GIVEN PASSAGE
>>>>

# SS track and rail cleaning car



## drjohn (Feb 24, 2009)

Just wondering if anyone has any suggestions for using a rail cleaning car with SS track. Do a beginning of the year clean by hand, but would like to do more through out the season. Thanks.


----------



## Tom Bray (Jan 20, 2009)

For most of my trains, I find that I need to run a whisk broom down the track to remove the large debris that is on the track. That and trim any plants that have decided to grow over the rails. 

I have one car, an Aristocraft Eggliner, that demands that I clean the rails and I made a scotch brite holder and stuck it on the end of a stick that I run around the track before i run that engine. The rest of the engines all have shoes that drag on the track which seems to deal with track that hasn't been cleaned just fine. The passenger cars blink as they travel down the track for a while then the shoes seem to improve the situation enough so they work pretty well after a few laps. 

Your situation may require more attention depending on what you are running and how tolerant they are of mildly dirty track. The other thing that will cause issues is tree sap, I don't have any tree directly above the layout. 



Tom


----------



## Greg Elmassian (Jan 3, 2008)

Are you wanting to clear debris off the track, or junk sticking to the rails? 

For clearing debris, a "Sweeper car" is great. 

If you have "gunk" on the track, is it ants, tree sap, what? 

Since SS does not oxidize, you really never need something abrasive. 

I have a page on my site that might be of interest: 

*http://www.elmassian.com/trains-mai...inmenu-272* 


Greg


----------



## Totalwrecker (Feb 26, 2009)

Before each session; I run Aristocraft's track cleaning car once around all track after I've brush cleaned the switches getting small rocks out of flangeways. 
It's Stainless and doesn't need tarnish removal, just debris and rain splashed grit 

Your wheels probably need the better cleaning. 

John


----------



## aceinspp (Jan 2, 2008)

The only time I clean the rail is in the spring due to trees at the rear of the layout dropping sap. After that all I do is run my broom car to clear any debris from the track. Love the SS track. Later RJD


----------



## caferacer (Jul 22, 2010)

Thanks Greg I paid a visit to your site for a while and learned many a tip, do like the track cleaning cars whole new world out their for me to learn again great site and well worth the visit you can learn so much agian thank you caferacer


----------



## drjohn (Feb 24, 2009)

<<<<

INSTRUCTION A
Condense the paragraph of the track-cleaning thread that begins "I have one car, an Aristocraft Eggliner" into two or three short sentences, keeping its main facts.
INSTRUCTION B
Please list every distinct username that appears in a post header of the track-cleaning thread.
INSTRUCTION C
Carry on the track-cleaning thread from the point where it stops.
The rows that come next were taken from a separate source.

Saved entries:
>>>>

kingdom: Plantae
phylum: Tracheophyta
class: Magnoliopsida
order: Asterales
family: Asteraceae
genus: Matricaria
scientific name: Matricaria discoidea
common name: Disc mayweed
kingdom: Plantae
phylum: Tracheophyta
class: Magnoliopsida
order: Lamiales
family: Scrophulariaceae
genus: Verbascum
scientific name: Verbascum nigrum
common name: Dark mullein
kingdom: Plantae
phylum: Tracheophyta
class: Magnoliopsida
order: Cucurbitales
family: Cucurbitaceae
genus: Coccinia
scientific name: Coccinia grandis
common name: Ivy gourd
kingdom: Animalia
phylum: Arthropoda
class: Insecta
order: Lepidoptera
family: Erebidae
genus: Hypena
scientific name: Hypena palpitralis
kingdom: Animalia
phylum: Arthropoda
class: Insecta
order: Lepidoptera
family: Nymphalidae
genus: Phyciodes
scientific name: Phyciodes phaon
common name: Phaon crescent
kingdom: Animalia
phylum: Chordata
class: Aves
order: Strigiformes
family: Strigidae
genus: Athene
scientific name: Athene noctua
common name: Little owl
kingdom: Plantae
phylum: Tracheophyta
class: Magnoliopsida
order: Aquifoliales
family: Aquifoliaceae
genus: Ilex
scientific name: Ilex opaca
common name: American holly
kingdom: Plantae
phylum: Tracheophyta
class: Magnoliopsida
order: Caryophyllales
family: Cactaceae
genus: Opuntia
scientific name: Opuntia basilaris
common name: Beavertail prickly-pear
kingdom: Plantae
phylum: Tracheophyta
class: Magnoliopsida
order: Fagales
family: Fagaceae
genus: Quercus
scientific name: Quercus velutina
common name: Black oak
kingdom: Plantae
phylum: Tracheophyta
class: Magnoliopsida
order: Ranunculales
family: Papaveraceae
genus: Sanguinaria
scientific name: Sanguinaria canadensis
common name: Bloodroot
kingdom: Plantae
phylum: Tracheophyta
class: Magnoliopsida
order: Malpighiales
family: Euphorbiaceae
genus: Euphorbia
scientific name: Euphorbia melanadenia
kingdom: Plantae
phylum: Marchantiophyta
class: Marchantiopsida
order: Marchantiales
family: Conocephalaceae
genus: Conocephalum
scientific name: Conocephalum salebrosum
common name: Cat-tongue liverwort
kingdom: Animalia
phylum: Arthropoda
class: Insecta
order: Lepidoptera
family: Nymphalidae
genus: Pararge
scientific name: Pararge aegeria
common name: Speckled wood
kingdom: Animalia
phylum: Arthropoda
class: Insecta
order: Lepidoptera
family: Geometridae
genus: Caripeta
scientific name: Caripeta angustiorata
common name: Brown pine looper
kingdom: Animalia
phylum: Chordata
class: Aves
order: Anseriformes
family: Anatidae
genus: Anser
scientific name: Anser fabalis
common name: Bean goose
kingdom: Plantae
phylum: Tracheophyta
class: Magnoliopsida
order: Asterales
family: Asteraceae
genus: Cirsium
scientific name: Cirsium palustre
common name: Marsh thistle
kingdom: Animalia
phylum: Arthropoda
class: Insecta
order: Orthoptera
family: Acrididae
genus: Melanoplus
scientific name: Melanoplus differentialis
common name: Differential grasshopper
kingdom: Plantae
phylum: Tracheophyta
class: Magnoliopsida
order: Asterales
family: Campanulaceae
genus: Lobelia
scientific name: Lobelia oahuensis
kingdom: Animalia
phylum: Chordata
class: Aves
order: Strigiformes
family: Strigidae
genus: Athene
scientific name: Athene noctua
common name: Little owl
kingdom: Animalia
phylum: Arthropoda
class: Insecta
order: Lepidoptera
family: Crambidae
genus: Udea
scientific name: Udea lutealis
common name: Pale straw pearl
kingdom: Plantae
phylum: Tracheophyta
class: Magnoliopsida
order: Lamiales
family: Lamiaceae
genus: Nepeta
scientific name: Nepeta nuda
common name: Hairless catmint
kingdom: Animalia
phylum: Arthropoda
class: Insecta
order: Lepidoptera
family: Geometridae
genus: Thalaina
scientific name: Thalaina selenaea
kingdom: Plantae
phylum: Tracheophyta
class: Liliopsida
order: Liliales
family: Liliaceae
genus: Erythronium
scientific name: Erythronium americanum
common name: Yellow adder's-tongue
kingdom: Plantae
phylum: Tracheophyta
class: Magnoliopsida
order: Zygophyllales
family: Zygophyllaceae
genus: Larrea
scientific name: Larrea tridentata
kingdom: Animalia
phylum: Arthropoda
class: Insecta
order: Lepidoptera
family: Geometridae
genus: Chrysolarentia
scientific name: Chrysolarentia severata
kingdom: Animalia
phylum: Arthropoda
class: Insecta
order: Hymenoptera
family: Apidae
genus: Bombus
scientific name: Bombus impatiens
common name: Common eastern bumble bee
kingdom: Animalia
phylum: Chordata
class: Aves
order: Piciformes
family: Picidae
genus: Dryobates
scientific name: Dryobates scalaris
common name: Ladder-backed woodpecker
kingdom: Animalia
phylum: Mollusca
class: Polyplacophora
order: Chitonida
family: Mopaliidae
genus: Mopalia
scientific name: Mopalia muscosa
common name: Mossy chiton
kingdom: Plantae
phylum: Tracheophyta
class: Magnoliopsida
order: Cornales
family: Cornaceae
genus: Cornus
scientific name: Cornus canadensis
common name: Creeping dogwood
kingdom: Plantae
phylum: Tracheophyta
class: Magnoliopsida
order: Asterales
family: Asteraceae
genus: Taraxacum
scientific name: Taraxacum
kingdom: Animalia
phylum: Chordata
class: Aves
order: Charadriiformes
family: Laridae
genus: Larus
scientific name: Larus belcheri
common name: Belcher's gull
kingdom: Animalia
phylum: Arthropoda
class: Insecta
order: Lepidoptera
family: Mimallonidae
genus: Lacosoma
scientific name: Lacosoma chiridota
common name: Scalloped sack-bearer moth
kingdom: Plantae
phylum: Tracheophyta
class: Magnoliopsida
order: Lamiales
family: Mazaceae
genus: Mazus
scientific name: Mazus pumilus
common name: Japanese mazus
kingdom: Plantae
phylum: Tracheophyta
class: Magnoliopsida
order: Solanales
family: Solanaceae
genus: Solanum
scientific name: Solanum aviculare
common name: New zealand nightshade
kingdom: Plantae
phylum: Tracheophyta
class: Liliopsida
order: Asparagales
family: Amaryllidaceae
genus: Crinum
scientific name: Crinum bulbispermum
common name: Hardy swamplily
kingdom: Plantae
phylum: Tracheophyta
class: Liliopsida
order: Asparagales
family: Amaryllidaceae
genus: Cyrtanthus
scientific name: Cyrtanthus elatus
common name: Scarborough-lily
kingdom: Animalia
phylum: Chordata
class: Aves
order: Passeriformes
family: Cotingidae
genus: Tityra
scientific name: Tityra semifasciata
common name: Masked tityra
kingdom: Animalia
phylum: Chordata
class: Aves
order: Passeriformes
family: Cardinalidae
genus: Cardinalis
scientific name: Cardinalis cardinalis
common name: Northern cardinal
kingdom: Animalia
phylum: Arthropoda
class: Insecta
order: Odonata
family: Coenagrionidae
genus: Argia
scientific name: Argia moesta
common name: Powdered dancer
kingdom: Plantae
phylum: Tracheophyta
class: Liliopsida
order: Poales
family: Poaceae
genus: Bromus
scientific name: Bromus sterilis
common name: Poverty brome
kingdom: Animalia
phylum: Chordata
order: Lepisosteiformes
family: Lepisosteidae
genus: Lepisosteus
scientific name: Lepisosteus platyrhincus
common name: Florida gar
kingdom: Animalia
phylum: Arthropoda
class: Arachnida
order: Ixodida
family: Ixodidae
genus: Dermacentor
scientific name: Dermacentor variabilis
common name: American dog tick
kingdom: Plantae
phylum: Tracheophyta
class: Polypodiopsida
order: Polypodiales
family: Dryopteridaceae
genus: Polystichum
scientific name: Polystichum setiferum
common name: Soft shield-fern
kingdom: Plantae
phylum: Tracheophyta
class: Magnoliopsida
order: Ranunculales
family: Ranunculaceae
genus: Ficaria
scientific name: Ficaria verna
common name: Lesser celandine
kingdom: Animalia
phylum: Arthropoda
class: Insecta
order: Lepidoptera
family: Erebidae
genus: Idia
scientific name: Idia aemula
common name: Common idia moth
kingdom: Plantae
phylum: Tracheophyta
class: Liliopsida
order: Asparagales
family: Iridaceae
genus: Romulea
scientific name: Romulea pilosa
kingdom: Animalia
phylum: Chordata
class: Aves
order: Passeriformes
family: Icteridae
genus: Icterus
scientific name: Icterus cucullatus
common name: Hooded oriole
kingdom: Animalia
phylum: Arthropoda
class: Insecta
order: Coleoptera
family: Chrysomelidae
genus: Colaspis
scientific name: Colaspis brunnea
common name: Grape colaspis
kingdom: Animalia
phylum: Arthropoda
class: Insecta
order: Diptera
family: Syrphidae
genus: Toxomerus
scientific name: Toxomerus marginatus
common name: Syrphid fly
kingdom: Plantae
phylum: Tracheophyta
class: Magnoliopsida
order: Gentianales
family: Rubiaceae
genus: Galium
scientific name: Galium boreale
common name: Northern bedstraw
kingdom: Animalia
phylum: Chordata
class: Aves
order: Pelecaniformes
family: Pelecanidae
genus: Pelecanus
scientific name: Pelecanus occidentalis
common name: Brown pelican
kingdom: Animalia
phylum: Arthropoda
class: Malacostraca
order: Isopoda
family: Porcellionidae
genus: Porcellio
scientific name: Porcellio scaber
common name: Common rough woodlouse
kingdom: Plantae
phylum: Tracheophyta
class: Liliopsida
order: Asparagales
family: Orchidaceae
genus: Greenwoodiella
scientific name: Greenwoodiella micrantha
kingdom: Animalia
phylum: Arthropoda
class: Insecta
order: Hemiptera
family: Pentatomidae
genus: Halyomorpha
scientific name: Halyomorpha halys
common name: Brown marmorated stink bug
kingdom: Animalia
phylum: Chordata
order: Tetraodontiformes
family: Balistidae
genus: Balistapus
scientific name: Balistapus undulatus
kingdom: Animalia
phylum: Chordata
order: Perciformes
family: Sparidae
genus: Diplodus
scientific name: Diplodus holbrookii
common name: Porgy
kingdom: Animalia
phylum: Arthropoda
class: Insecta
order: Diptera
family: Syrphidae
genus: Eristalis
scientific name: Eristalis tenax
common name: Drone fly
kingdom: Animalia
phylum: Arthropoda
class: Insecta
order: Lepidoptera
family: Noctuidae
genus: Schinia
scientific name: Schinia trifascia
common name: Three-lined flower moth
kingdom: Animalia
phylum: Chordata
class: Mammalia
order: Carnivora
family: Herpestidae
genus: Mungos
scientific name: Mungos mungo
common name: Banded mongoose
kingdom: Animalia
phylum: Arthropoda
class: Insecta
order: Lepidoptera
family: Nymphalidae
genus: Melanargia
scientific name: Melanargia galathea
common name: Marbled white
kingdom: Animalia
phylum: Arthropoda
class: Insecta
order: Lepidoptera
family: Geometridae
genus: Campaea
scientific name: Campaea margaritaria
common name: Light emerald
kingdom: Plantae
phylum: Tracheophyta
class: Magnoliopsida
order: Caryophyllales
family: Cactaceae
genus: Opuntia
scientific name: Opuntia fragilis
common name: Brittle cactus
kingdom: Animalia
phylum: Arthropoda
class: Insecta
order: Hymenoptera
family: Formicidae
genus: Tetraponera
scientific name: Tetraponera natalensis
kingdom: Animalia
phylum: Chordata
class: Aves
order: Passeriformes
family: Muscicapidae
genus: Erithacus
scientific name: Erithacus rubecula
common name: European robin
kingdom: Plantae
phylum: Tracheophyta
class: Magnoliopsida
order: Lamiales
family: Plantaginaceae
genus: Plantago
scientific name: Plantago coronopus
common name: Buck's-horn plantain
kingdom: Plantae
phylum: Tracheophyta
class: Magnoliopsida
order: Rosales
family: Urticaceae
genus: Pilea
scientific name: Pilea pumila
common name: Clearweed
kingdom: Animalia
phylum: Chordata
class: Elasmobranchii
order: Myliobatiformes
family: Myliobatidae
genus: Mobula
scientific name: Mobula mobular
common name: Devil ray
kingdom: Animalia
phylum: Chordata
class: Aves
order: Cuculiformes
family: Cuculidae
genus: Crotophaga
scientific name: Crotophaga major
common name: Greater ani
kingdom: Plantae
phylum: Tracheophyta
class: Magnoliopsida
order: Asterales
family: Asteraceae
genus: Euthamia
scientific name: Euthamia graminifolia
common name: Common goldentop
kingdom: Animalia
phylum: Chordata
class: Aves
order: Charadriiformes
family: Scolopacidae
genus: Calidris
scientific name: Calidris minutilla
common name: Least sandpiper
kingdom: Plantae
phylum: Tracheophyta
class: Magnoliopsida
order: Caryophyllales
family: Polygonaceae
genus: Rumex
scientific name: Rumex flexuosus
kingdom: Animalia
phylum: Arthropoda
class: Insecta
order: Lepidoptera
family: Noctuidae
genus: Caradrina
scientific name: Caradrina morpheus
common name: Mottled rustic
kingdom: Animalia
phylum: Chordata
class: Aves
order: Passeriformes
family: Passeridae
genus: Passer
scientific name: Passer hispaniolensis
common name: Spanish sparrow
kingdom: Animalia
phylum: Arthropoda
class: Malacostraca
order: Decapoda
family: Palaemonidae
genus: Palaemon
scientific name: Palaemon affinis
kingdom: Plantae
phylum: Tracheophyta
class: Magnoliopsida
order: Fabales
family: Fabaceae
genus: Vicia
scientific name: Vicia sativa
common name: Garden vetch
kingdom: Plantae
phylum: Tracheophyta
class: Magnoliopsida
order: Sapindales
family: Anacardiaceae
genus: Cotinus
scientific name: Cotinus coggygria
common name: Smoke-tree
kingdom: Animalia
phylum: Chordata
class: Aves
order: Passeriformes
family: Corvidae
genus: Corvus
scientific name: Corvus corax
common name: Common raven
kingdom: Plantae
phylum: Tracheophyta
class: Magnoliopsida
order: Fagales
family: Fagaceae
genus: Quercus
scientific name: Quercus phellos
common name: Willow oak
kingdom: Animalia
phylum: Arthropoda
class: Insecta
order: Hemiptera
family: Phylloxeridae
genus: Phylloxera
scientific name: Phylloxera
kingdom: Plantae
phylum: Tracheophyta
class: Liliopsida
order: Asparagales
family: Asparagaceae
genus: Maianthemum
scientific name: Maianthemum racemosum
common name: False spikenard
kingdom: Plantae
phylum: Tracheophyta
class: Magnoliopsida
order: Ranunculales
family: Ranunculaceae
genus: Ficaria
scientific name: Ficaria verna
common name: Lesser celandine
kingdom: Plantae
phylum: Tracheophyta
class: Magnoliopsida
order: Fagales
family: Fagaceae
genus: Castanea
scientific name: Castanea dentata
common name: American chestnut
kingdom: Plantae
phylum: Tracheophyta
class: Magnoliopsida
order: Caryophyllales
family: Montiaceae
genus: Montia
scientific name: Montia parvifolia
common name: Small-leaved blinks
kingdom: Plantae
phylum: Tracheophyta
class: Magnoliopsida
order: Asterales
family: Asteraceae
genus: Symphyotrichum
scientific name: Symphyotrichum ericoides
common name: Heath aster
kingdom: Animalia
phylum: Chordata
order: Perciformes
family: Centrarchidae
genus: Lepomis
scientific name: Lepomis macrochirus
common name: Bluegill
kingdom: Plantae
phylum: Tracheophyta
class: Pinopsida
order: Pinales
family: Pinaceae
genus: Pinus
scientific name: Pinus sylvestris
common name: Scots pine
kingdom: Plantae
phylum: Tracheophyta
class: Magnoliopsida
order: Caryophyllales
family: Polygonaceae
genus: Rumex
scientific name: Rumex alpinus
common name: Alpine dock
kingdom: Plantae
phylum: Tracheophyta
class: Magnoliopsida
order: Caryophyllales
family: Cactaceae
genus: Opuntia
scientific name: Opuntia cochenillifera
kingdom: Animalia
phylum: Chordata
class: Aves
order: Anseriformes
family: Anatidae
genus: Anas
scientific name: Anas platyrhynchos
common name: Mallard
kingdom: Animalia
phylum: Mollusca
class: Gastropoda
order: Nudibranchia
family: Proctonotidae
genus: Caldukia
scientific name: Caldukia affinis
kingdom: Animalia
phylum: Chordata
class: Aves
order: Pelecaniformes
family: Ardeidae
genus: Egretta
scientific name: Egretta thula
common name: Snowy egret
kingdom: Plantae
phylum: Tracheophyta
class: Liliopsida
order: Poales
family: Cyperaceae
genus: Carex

<<<<

EXERCISE RESPONSE A
The writer's Aristocraft Eggliner needs clean rails, so a homemade Scotch-Brite holder on a stick gets run around the track before that engine goes out. The other engines have shoes that drag on the track and handle uncleaned track fine. The passenger cars blink for a while, but after a few laps the shoes improve things enough that they run pretty well.

EXERCISE RESPONSE B
drjohn, Tom Bray, Greg Elmassian, Totalwrecker, aceinspp, caferacer

EXERCISE RESPONSE C
Many thanks for the answers. Thanks Greg for the site. I found it after putting up my original topic. Most of the problem is just dust and grime (ants/oil). Seems to leave a film on the track that doesn't provide good constant conductivity. I do hand clean with a scotch brite pad on a pole and sometimes on hands/knees. Was looking to see how successful the rail cleaning cars were to help keep the dust/grime off during the season. Primarily run Bachmann Shays/Climax/Heisler, so they run very well even with some dust/grime. 

Thanks again, 

John


----------



## bottino (Feb 7, 2008)

I bought an Aristo track cleaning car, and took the hard stone off it, and attached some scotch brite pad to it with velcro. I use it once a year on my SS track whether it needs it or not.
Paul


----------



## mgilger (Feb 22, 2008)

Greg,
I always enjoy your web site and learn new things most times I venture there. 

I have a question about the Swiffer Sweeper that you says "This is hands down my find of the century. I will clean and degrease your track like you will not believe". It comes with a Dry Sweeping Cloth and a Wet Mopping Cloth. Which one have you found out works the best, if not both? 

The wife picked one up for me today, so I'll be experimenting with it once the heat wave breaks. 

Thanks,
Mark


----------



## Greg Elmassian (Jan 3, 2008)

Dry does nothing, wet will amaze you with the results... will take a few before you get all the gunk off... 

Once the rails are clean, the gunk from your wheels will transfer to it, so expect to clean a few more times... after that, everything will be very clean and a once around with a wet swiffer will keep everything shiny. 

Do not buy the "aftermarket" replacement wet pads, they do not clean nearly as well, the material is thinner, etc. Buy the swiffer brand pads... 

Let us know how it turns out. 

Regards, Greg


----------



## lotsasteam (Jan 3, 2008)

I used a scottchbrite mounted on a flat woodsquare with 2 brass tubes 1/4 which will slide up and down in the holes of a boxcar ,a little squirt of WD40 once a while and after 2 or 3 laps the track was clean and shiny!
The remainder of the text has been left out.